Records for processing

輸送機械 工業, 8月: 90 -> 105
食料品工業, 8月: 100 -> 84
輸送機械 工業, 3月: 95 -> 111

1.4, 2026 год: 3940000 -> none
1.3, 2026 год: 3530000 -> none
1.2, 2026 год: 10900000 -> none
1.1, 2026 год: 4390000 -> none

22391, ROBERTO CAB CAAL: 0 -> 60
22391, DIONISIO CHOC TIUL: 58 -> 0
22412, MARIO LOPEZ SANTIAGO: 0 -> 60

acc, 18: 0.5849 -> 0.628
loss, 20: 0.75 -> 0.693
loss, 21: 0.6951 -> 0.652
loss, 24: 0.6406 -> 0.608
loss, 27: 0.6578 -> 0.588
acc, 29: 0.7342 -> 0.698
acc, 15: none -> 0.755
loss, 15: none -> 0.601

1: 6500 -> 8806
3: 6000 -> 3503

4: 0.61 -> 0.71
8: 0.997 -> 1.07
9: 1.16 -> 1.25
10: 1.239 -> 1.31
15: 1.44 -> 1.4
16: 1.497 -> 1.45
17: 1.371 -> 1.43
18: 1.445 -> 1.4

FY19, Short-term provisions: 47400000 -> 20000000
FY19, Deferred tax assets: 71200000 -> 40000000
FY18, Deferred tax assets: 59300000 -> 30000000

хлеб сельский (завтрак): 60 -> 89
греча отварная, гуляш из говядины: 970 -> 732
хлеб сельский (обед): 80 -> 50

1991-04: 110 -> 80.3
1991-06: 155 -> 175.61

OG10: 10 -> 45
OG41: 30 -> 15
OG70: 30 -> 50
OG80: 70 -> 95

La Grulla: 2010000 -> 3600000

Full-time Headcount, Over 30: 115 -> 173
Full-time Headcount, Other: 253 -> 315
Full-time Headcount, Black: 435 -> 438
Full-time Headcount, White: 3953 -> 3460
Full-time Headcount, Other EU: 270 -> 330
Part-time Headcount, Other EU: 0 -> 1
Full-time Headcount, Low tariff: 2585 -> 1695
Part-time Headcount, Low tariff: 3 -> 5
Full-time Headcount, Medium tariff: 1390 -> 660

Try it
Where the data above reaches the line holding "1.3, 2026 год: 3530000 -> none", begin printing, and stop after the line holding "loss, 24: 0.6406 -> 0.608". Each line must be reproduced exactly, with nothing else added.

Answer space
1.3, 2026 год: 3530000 -> none
1.2, 2026 год: 10900000 -> none
1.1, 2026 год: 4390000 -> none

22391, ROBERTO CAB CAAL: 0 -> 60
22391, DIONISIO CHOC TIUL: 58 -> 0
22412, MARIO LOPEZ SANTIAGO: 0 -> 60

acc, 18: 0.5849 -> 0.628
loss, 20: 0.75 -> 0.693
loss, 21: 0.6951 -> 0.652
loss, 24: 0.6406 -> 0.608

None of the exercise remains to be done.